For a market worth over £6 billion in the UK, it’s time the industry fast tracked our understanding and clarity in programmatic advertising. Here the IPA’s Director of Media Affairs Nigel Gwilliam sets out the current state of play and next steps off the back of the ISBA PwC Programmatic Supply Chain Study.
In a recent podcast interview unpacking the ISBA PwC study, one of the report co-authors Sam Tomlinson of PwC, had some sage advice for advertisers:
If I was a brand, for something this complicated, I would want the very best team working on my account and I would be prepared to pay accordingly.
Many agencies would rightly argue that is true of all advertising but let’s focus on the subject at hand, programmatic advertising.
Put simply programmatic advertising is the automated buying and selling of advertising inventory. Primarily internet-based media inventory – on websites and mobile apps, but increasingly TV and even Out of Home.
When done well, for example using lots of data to help deliver against key insights, it can be incredibly effective. This is well demonstrated by UM in the IPA Effectiveness Award Winning Campaign for The Economist and Mediacom’s Campaign Tech Award winning campaign “Winter is Coming” for British Gas.
With ever more powerful ad tech having access to ever larger plumes of data, the opportunity is growing. Hence UK programmatic digital display spend will grow from around £6 billion in 2019 to around £8 billion in 2021. And the figures for the US are nearly tenfold (source: eMarketer).
This study’s focus was the programmatic supply chain for open web display advertising – meaning it didn’t cover online advertising in walled gardens like Facebook, or Google-dominated paid search.
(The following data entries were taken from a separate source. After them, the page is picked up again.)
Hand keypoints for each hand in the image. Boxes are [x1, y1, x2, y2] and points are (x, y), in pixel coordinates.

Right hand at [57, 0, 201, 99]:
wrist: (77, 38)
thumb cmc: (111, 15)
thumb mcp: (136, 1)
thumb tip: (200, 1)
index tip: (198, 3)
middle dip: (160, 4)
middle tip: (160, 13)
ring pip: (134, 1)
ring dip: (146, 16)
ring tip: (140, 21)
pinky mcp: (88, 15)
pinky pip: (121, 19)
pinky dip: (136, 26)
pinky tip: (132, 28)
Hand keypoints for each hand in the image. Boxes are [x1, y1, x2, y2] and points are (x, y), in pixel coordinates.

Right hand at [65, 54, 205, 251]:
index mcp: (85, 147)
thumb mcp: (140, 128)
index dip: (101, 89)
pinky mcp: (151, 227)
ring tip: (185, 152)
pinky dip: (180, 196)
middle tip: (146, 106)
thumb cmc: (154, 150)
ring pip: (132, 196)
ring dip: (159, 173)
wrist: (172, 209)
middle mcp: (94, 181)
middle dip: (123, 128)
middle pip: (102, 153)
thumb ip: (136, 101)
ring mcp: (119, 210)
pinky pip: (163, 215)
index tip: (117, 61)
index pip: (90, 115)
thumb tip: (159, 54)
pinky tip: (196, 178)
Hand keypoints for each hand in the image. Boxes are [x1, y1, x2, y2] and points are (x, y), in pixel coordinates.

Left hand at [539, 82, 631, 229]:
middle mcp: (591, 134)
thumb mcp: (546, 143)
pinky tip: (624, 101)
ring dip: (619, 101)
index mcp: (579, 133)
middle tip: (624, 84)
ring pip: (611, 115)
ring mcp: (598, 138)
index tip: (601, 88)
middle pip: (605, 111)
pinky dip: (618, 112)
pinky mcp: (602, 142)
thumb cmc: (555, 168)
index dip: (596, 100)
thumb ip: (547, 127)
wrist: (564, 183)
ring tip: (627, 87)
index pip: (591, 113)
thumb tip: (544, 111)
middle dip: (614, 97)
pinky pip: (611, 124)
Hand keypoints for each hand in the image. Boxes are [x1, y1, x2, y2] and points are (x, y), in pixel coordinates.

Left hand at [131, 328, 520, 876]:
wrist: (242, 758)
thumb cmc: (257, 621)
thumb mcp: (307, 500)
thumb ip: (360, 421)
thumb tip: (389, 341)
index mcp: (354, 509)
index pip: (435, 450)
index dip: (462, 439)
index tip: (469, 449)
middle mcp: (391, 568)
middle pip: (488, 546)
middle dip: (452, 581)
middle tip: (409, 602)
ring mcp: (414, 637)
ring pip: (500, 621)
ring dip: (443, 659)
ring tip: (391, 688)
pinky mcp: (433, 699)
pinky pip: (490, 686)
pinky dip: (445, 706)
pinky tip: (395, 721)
It still covered dozens of advertising businesses whose purpose is to add value but who also charge fees. This generated hundreds of individual supply chains and back to Sam’s point, it’s complicated.
Even a world class auditor in the form of PwC struggled to unpick it. They successfully matched 31 million impressions served by study advertisers to study publishers. But another 236 million (88%) could not be mapped due to low data quality. And it took nine months to get the data from the tech vendors even after the participating advertisers, agencies and publishers were all ready and wanting to share their data. As Steve Chester, ISBA Media Director and study co-author said "because of the complex permissioning [i.e. contractual terms] between different suppliers’ themselves in the supply chain, not with agency or the publisher, it prevented ready and speedy access to the data".
What they found from the data they could use was, after agencies’ very reasonable 7% average fee, the multitude of businesses making up the complex tech intermediary supply chain took on average 42%, leaving just over half of spend (51%) reaching publishers.
Whilst some ad tech costs are inevitable, and there is no right answer for the percentage that publishers should receive, as Sam went on to say "intuitively that does feel low".
There was also the issue of an "unknown delta" between layers of technology - 15% of advertiser spend, around one-third of supply chain costs – could not be attributed.
Now there are a lot of reasons this may happen (counting discrepancies, forex variations, etc), and PwC themselves have said they don’t think anything nefarious is taking place. But it’s not a good look for the ad tech industry.
ISBA have rightly called for cross industry investigation to explain what this unknown delta is and why it happened, as well as collaboration to drive industry standardisation.
This is something the IPA not only welcomes but also feels we, and our agency members, can be instrumental in. We will be working closely with ISBA, and with the IAB and AOP, to drive contractual and data standardisation into the programmatic supply chain.
Standardisation is a simple concept but a huge task in practice.
We have to be smart to find solutions – on a pragmatic level this means expanding the remit and energising the natural home for facilitating web standards, JICWEBS (the Joint Industry Committee for Web Standards) – whose founding bodies are… ISBA, the IPA, IAB and AOP.
It also means being smart in the concurrent development of innovative solutions. For the last 12 months JICWEBS has operated a Distributed Ledger Technology (DLT) pilot to evaluate the benefits this technology may provide to transparency and efficiency in… the programmatic supply chain. The preliminary results are very positive and will be released soon,possibly by the end of the month. DLT should help by providing a faster, secure and cost effective way for ad tech suppliers to implement standards; and accountability and automation.